Please edit the listing lines between the line holding "Source Extractor 2.28.2" and the line holding "[instrumental pixel values]", inclusive, replacing "Background" with "Sky level" and keeping everything else the same. Return only those lines.

◆ Extracted records:
_____
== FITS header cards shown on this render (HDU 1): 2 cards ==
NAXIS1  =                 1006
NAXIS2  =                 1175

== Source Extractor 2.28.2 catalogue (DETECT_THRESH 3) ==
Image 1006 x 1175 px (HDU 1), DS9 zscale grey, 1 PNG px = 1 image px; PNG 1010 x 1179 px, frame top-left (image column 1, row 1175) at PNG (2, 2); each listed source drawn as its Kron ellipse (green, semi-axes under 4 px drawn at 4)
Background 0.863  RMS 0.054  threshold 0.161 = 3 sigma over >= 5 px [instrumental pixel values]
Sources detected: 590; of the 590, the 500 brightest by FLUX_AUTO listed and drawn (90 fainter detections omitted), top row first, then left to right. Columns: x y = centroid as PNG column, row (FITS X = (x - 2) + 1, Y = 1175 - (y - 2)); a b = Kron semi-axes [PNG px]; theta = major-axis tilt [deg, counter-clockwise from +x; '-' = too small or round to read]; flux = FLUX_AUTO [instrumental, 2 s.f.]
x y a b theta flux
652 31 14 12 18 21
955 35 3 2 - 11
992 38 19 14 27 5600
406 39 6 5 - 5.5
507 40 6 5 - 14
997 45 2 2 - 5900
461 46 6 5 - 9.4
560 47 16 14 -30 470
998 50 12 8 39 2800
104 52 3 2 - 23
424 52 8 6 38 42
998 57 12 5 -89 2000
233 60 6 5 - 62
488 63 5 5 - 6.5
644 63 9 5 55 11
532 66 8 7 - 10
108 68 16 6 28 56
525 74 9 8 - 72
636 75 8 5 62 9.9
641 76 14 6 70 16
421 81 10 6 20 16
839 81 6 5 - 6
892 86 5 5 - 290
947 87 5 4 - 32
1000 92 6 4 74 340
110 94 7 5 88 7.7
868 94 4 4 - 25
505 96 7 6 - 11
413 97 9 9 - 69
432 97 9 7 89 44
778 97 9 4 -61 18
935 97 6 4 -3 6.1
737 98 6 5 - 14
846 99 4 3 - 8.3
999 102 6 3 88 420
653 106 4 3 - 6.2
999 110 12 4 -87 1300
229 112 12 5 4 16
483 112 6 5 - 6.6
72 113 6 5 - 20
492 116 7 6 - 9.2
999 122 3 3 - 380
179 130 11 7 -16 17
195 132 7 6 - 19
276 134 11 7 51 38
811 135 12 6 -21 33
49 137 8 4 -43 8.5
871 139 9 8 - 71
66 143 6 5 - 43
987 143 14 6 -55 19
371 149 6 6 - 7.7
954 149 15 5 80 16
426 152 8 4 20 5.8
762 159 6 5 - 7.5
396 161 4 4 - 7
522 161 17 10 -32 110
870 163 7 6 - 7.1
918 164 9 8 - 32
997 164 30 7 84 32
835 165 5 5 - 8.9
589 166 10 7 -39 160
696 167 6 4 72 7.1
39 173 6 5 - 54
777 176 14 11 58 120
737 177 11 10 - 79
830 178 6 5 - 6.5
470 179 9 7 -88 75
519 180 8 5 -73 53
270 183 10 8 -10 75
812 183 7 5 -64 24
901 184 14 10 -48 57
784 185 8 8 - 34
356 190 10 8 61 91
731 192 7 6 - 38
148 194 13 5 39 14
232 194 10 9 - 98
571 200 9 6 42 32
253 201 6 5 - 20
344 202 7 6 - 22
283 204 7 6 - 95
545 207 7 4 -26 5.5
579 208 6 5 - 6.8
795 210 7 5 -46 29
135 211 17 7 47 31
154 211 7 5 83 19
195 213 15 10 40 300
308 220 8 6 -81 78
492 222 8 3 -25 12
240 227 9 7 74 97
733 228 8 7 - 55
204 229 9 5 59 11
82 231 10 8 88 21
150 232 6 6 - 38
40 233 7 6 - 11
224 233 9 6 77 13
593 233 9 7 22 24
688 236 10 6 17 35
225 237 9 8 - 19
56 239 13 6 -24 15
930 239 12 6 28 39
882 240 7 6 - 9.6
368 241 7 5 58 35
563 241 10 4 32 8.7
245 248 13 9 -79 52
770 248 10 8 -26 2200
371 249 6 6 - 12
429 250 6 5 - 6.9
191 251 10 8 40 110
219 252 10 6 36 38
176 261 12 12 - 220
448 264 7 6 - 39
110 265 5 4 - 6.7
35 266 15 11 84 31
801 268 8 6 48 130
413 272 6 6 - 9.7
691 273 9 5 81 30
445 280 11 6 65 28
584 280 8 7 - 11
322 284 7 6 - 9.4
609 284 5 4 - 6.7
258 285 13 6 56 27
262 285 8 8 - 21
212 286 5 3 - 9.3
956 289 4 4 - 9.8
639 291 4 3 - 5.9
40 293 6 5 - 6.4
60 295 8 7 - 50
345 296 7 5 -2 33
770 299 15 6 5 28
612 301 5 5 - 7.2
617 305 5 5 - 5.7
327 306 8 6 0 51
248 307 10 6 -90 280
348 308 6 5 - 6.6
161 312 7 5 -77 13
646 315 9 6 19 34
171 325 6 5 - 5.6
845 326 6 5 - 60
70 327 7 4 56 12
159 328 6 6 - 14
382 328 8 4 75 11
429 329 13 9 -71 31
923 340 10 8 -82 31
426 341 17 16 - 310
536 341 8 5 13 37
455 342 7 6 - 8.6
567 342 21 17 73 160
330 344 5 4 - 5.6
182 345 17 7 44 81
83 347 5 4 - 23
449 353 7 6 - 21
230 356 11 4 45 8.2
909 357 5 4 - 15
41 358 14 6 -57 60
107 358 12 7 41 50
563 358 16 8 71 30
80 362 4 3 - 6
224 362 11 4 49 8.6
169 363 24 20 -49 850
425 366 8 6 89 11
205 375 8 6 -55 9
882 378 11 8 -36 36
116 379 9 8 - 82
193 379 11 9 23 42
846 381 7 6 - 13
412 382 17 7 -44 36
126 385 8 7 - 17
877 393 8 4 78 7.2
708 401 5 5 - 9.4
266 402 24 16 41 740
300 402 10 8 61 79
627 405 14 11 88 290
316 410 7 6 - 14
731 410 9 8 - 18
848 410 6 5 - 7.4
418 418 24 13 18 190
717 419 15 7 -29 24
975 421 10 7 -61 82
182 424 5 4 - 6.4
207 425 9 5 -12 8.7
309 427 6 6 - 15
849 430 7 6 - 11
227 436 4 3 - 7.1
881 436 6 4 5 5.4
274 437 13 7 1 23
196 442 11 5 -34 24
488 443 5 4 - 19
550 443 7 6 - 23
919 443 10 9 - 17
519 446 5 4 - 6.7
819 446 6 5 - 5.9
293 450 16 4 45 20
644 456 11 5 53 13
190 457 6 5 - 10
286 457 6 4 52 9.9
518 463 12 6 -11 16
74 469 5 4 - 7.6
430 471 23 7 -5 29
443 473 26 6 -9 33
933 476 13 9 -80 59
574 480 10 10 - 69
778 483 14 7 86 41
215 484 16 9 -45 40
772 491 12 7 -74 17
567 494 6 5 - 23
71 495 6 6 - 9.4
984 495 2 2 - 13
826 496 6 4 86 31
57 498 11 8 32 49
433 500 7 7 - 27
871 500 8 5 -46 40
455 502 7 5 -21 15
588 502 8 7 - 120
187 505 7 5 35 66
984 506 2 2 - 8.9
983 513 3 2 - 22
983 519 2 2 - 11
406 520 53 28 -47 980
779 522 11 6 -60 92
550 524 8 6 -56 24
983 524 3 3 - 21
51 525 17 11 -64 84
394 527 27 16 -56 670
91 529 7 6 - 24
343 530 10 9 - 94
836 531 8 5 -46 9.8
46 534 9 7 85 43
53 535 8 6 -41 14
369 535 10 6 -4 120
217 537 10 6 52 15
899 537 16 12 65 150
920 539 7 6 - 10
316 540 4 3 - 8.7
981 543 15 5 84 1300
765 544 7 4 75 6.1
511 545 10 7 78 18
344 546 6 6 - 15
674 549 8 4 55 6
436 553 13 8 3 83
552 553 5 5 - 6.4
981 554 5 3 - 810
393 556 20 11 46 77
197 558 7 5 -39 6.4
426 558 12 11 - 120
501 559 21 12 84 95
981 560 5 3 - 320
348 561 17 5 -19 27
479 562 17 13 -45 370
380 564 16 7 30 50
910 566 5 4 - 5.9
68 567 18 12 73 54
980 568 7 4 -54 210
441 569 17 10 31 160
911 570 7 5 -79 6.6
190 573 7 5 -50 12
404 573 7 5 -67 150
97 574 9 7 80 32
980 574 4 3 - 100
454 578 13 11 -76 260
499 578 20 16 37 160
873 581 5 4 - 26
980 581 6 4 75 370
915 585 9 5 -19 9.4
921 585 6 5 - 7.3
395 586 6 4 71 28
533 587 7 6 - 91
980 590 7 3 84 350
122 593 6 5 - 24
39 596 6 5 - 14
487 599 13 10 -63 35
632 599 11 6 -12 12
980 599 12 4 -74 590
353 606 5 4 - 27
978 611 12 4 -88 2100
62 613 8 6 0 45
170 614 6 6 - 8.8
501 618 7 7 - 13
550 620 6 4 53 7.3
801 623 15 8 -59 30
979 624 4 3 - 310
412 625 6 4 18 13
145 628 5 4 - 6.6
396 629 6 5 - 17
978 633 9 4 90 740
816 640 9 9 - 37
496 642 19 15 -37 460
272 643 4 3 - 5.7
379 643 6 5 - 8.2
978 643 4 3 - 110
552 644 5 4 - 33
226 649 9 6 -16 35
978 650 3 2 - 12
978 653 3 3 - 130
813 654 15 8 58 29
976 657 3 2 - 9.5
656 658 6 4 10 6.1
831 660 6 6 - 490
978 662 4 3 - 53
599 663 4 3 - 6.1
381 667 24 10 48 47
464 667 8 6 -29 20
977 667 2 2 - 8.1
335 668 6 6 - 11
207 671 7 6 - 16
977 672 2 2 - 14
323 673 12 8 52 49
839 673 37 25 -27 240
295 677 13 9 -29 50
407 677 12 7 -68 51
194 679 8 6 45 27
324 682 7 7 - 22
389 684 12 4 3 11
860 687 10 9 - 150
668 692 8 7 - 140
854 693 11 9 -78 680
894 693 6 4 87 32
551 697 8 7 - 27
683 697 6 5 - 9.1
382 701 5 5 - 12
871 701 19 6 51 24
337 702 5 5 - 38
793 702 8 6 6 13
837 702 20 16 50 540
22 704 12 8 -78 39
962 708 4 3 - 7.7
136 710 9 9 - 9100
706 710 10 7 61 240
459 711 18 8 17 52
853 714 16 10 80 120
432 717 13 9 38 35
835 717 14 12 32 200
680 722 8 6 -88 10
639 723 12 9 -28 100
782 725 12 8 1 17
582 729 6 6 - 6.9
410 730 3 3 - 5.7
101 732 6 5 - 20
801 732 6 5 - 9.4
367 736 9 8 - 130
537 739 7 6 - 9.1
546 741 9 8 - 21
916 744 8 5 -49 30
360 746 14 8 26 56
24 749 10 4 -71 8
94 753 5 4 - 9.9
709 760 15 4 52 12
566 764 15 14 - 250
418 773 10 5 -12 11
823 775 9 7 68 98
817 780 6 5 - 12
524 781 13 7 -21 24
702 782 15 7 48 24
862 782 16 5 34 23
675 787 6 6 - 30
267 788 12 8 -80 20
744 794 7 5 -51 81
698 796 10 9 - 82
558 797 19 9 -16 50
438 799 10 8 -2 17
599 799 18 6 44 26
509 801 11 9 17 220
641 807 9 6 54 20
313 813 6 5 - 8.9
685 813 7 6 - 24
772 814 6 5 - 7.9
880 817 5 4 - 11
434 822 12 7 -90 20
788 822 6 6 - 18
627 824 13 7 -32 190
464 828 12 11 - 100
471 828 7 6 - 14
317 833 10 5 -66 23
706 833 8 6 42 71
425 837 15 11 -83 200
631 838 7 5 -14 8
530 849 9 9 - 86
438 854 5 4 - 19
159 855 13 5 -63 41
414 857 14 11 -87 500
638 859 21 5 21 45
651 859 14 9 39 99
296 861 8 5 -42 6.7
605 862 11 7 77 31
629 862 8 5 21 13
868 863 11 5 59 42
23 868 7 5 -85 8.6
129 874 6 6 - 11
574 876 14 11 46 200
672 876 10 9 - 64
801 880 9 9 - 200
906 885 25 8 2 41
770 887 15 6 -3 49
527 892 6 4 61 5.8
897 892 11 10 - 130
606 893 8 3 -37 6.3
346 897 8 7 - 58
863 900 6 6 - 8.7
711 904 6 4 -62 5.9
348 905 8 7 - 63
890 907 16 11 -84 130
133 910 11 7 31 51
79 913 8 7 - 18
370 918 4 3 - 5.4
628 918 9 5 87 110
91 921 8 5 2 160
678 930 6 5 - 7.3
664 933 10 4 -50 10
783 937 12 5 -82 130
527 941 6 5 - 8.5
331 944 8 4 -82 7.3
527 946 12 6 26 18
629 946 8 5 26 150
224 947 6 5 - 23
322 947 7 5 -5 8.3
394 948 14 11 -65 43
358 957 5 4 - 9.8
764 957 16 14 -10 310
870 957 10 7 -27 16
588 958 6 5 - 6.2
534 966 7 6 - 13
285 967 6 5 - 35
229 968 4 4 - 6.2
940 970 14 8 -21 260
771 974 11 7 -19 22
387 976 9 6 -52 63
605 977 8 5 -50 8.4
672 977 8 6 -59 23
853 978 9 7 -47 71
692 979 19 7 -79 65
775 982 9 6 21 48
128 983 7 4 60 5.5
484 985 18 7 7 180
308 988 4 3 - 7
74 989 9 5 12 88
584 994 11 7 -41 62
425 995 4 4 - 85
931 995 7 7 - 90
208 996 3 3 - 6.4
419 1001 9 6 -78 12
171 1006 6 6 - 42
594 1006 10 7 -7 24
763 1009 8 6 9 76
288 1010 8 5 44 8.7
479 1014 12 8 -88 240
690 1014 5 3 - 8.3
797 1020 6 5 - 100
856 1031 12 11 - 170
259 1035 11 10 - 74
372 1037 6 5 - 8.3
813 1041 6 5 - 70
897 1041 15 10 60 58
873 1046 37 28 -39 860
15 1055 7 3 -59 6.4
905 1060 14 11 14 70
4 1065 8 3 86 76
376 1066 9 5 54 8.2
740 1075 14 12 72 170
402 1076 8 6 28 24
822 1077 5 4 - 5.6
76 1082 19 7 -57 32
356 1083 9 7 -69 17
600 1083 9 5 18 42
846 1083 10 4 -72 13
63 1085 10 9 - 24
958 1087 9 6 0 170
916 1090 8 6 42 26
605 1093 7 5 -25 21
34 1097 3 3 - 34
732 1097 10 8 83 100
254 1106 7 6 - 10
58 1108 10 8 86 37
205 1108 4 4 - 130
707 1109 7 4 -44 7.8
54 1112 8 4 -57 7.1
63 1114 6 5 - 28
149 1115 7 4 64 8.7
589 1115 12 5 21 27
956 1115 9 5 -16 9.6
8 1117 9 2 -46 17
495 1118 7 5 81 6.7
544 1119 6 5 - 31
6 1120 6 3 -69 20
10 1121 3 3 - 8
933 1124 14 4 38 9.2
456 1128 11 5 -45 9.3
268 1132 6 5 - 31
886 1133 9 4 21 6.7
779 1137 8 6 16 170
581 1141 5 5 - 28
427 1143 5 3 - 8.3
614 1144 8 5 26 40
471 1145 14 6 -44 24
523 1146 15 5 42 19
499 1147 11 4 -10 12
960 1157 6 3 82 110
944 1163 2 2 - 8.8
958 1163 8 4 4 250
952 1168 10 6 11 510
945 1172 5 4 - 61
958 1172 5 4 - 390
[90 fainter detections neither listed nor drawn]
_____
◆ RESPONSE TO THIS TASK:
== Source Extractor 2.28.2 catalogue (DETECT_THRESH 3) ==
Image 1006 x 1175 px (HDU 1), DS9 zscale grey, 1 PNG px = 1 image px; PNG 1010 x 1179 px, frame top-left (image column 1, row 1175) at PNG (2, 2); each listed source drawn as its Kron ellipse (green, semi-axes under 4 px drawn at 4)
Sky level 0.863  RMS 0.054  threshold 0.161 = 3 sigma over >= 5 px [instrumental pixel values]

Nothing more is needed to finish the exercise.